-- Stored data follows --

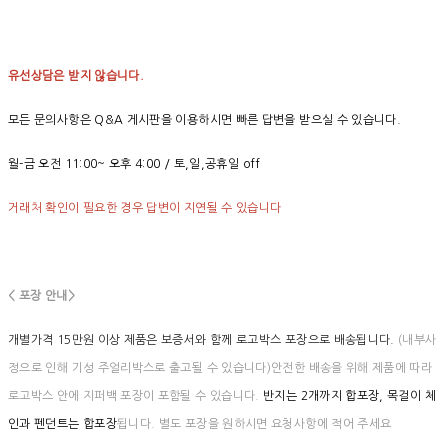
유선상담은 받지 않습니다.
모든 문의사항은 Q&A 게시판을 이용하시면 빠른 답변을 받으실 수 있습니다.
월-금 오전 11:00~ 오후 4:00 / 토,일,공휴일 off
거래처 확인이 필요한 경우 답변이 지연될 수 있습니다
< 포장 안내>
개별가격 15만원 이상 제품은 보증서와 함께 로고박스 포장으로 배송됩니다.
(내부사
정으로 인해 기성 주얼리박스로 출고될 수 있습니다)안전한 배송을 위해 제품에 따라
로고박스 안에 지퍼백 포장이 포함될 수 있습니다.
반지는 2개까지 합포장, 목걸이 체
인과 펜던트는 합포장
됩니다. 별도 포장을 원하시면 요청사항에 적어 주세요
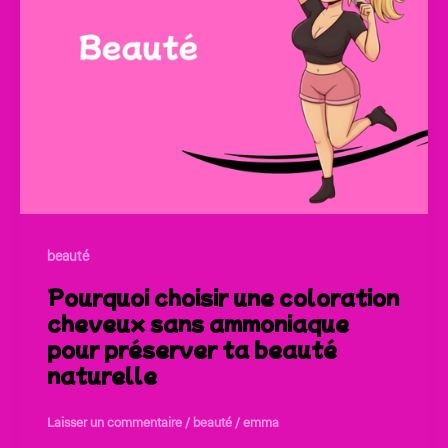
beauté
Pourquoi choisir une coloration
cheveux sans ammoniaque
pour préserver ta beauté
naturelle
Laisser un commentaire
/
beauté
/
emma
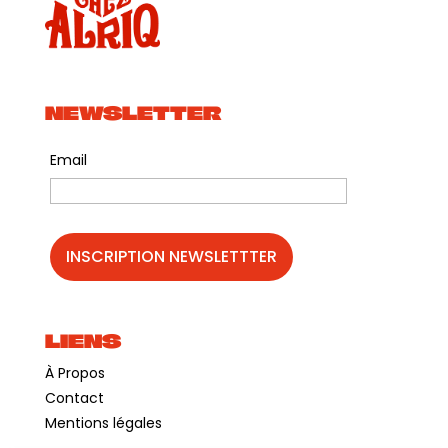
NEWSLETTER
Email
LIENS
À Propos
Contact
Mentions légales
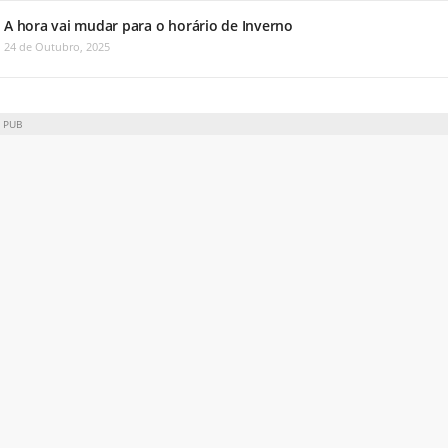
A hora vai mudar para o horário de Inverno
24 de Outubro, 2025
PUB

-- Stored data concluded --
-- Stored data follows --

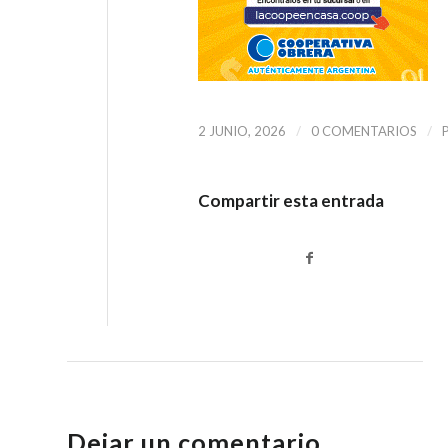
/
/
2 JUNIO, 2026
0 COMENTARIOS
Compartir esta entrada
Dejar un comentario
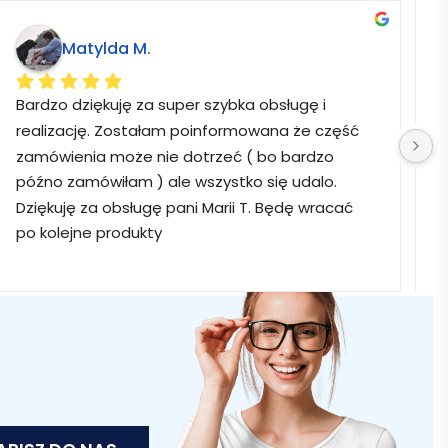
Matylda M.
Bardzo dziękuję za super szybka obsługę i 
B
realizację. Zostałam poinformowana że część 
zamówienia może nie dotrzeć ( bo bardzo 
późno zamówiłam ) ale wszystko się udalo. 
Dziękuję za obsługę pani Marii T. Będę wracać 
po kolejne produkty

-- Stored data concluded --

### Task objective
Reproduce the entries exactly, from the line with "Compartir esta entrada" to the line with "po kolejne produkty", both lines included, keeping no pictures.

### Completed exercise
Compartir esta entrada
Dejar un comentario
Matylda M.
Bardzo dziękuję za super szybka obsługę i 
B
realizację. Zostałam poinformowana że część 
zamówienia może nie dotrzeć ( bo bardzo 
późno zamówiłam ) ale wszystko się udalo. 
Dziękuję za obsługę pani Marii T. Będę wracać 
po kolejne produkty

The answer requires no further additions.